We are currently reporting gender-specific reference intervals for the ARR together with the following interpretative comment, There is overlap in the ARR between individuals with and without PA. Assuming adherence to pretesting criteria (e.g. off potentially interfering medications) an ARR <25 pmol:mIU/L makes PA highly unlikely. However, the likelihood of PA increases significantly as the ARR rises above >35 pmol:mIU/L. All patients with positive screens require further investigation.

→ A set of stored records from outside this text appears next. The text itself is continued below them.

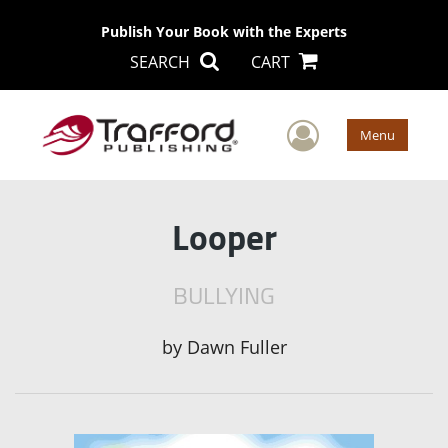
Publish Your Book with the Experts
SEARCH
CART
User Men
Menu
Looper
BULLYING
by
Dawn Fuller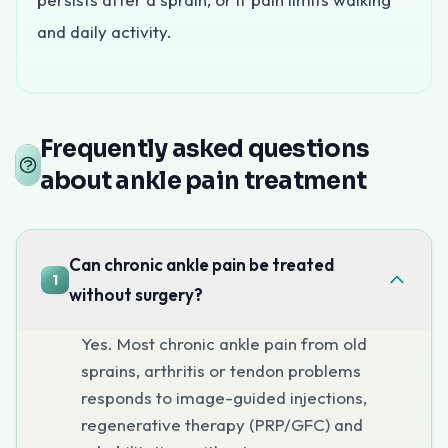
and daily activity.
What causes ankle pain?
Frequently asked questions
about ankle pain treatment
Ankle pain often follows old or recurrent sprains, or de
How is ankle pain treated without sur
Can chronic ankle pain be treated
1
without surgery?
At Pain Clinic of India, ankle pain is treated with image
Yes. Most chronic ankle pain from old
sprains, arthritis or tendon problems
When to see a specialist
responds to image-guided injections,
regenerative therapy (PRP/GFC) and
See a specialist if ankle pain or instability persists after 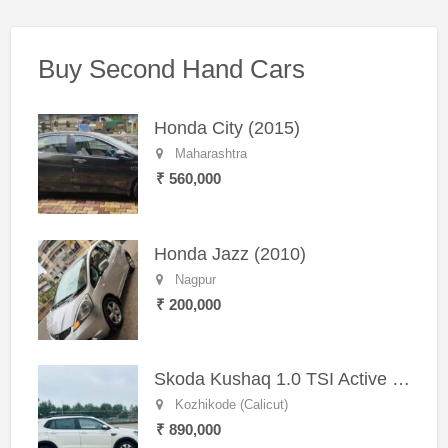
Buy Second Hand Cars
Honda City (2015)
Maharashtra
₹ 560,000
Honda Jazz (2010)
Nagpur
₹ 200,000
Skoda Kushaq 1.0 TSI Active (2021) – Well-Maintained SUV
Kozhikode (Calicut)
₹ 890,000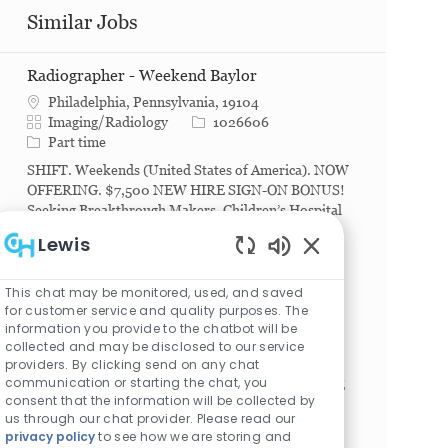
Similar Jobs
Radiographer - Weekend Baylor
Philadelphia, Pennsylvania, 19104
Category
Job Id
Imaging/Radiology
1026606
Job Type
Part time
SHIFT. Weekends (United States of America). NOW
OFFERING. $7,500 NEW HIRE SIGN-ON BONUS!
Seeking Breakthrough Makers. Children’s Hospital
of Philadelphia (CHOP) offers countless ways to
Lewis
change lives....
Enabled Chatbot S
Radiologic Technologist
This chat may be monitored, used, and saved
for customer service and quality purposes. The
Philadelphia, Pennsylvania, 19104
information you provide to the chatbot will be
Category
Job Id
Imaging/Radiology
1023043
collected and may be disclosed to our service
Job Type
Full time
providers. By clicking send on any chat
communication or starting the chat, you
SHIFT. Any (United States of America). NEW HIRE
consent that the information will be collected by
SIGN-ON BONUS. Full Time: $15,000. Part Time:
us through our chat provider. Please read our
$7,500. Seeking Breakthrough Makers. Children’s
privacy policy
to see how we are storing and
Hospital of Philadelphia (CHOP) offers countless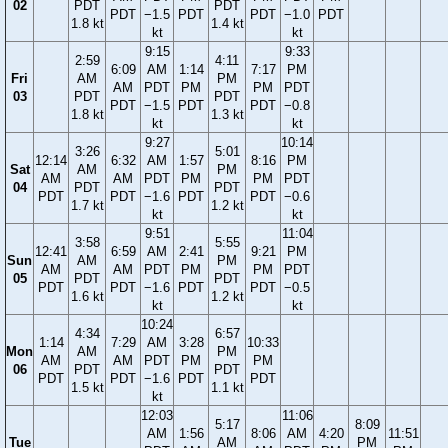
02
PDT
PDT
PDT
−1.5
PDT
PDT
−1.0
PDT
1.8 kt
1.4 kt
kt
kt
9:15
9:33
2:59
4:11
6:09
AM
1:14
7:17
PM
Fri
AM
PM
AM
PDT
PM
PM
PDT
03
PDT
PDT
PDT
−1.5
PDT
PDT
−0.8
1.8 kt
1.3 kt
kt
kt
9:27
10:14
3:26
5:01
12:14
6:32
AM
1:57
8:16
PM
Sat
AM
PM
AM
AM
PDT
PM
PM
PDT
04
PDT
PDT
PDT
PDT
−1.6
PDT
PDT
−0.6
1.7 kt
1.2 kt
kt
kt
9:51
11:04
3:58
5:55
12:41
6:59
AM
2:41
9:21
PM
Sun
AM
PM
AM
AM
PDT
PM
PM
PDT
05
PDT
PDT
PDT
PDT
−1.6
PDT
PDT
−0.5
1.6 kt
1.2 kt
kt
kt
10:24
4:34
6:57
1:14
7:29
AM
3:28
10:33
Mon
AM
PM
AM
AM
PDT
PM
PM
06
PDT
PDT
PDT
PDT
−1.6
PDT
PDT
1.5 kt
1.1 kt
kt
12:03
11:06
5:17
8:09
AM
1:56
8:06
AM
4:20
11:51
Tue
AM
PM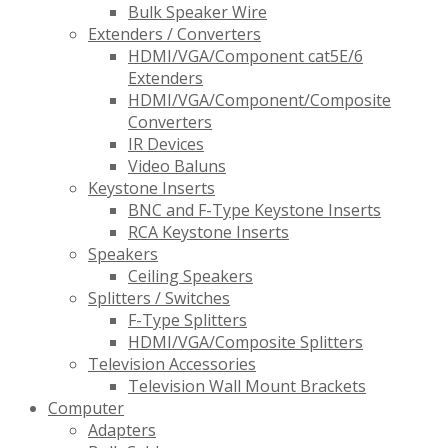
Bulk Speaker Wire
Extenders / Converters
HDMI/VGA/Component cat5E/6
Extenders
HDMI/VGA/Component/Composite
Converters
IR Devices
Video Baluns
Keystone Inserts
BNC and F-Type Keystone Inserts
RCA Keystone Inserts
Speakers
Ceiling Speakers
Splitters / Switches
F-Type Splitters
HDMI/VGA/Composite Splitters
Television Accessories
Television Wall Mount Brackets
Computer
Adapters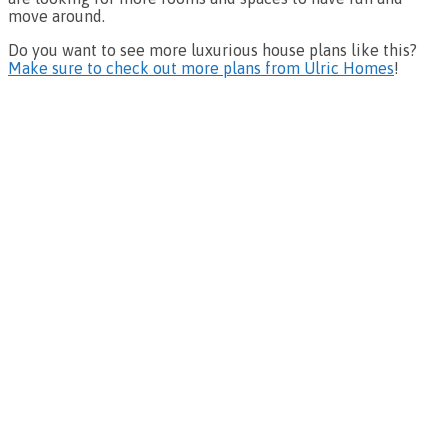
move around.
Do you want to see more luxurious house plans like this?
Make sure to check out more plans from Ulric Homes
!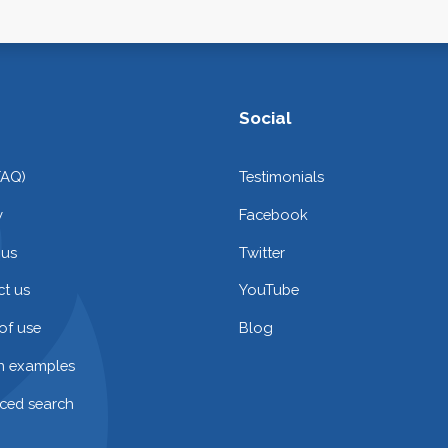
Social
FAQ)
Testimonials
y
Facebook
 us
Twitter
t us
YouTube
of use
Blog
on examples
ced search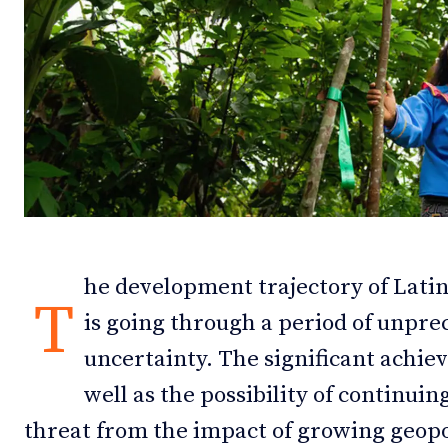
Debates
Debates
Podcast
Podcast
Videos
Videos
Team
Team
he development trajectory of Lati
NEWSL
NEWSL
T
is going through a period of unpre
uncertainty. The significant achie
well as the possibility of continui
threat from the impact of growing geopol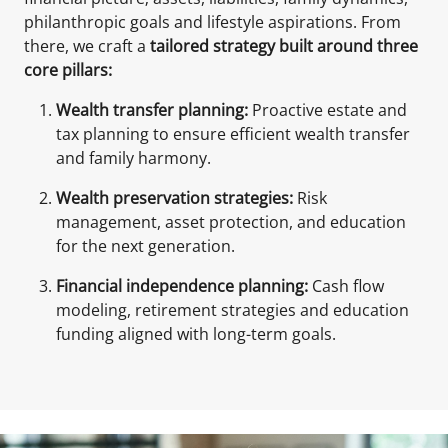
philanthropic goals and lifestyle aspirations. From
there, we craft a
tailored strategy built around three
core pillars:
Wealth transfer planning:
Proactive estate and
tax planning to ensure efficient wealth transfer
and family harmony.
Wealth preservation strategies:
Risk
management, asset protection, and education
for the next generation.
Financial independence planning:
Cash flow
modeling, retirement strategies and education
funding aligned with long-term goals.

The advent of precise, accurate PAC and DRC ICMA that use a single sample type (EDTA plasma) and referenced to LC-MS/MS and WHO IS 68/356, respectively, is significant, as it will allow the use of international reference intervals and harmonization of medical decision threshold values. The test throughput and rapid turnaround times move these assays into the realm of the routine clinical biochemistry laboratory and hence will permit more timely and effective patient management.
Conclusion
We established the reference intervals for PAC, DRC and ARR in healthy Caucasian normotensive men and women using the IDS-iSYS immunoassay system. The finding of significant differences between the genders is an important consideration as to how these reference intervals are applied in the stratification of patients with refractory hypertension and optimization of therapeutic management of patients with hypertension, Addison’s disease and congenital adrenal hyperplasia.
Footnotes
Acknowledgements
We wish to express our gratitude to all the volunteers who made this study possible. Special thanks to the scientific and nursing staff of the Departments of Clinical Biochemistry at the Mater Misericordiae University Hospital, Dublin, Galway University Hospital and Bon Secours Hospital, Galway.
Declaration of conflicting interests
The author(s) declared no potential conflicts of interest with respect to the research, authorship, and/or publication of this article.
Funding
The author(s) received no financial support for the research, authorship, and/or publication of this article.
Ethical approval
Mater & Mater Private Hospital Research Ethics Committee: Date of Approval: 22 January 14, Ref. No: 1\378\1614; Galway University Hospitals & Bon Secours Hospital System Clinical Research Ethics Committee: Date of Approval: 9 September 2013 and 14 September 2013, Ref. No: C.A. 969
Guarantor
MF.
Contributorship
POS and MF – conception, design, recruitment, consenting of participants, sample collection, assembly and analysis of data. JJB – recruitment, consenting of participants, sample collection analysis, quality and accuracy of laboratory methods. NG recruitment, consenting of participants, collection of samples, and renin method verification studies. MCD – recruitment consenting, phlebotomy, and measurement of BP of study participants. POS – first draft of manuscript. All authors reviewed, edited and approved the final version of the manuscript.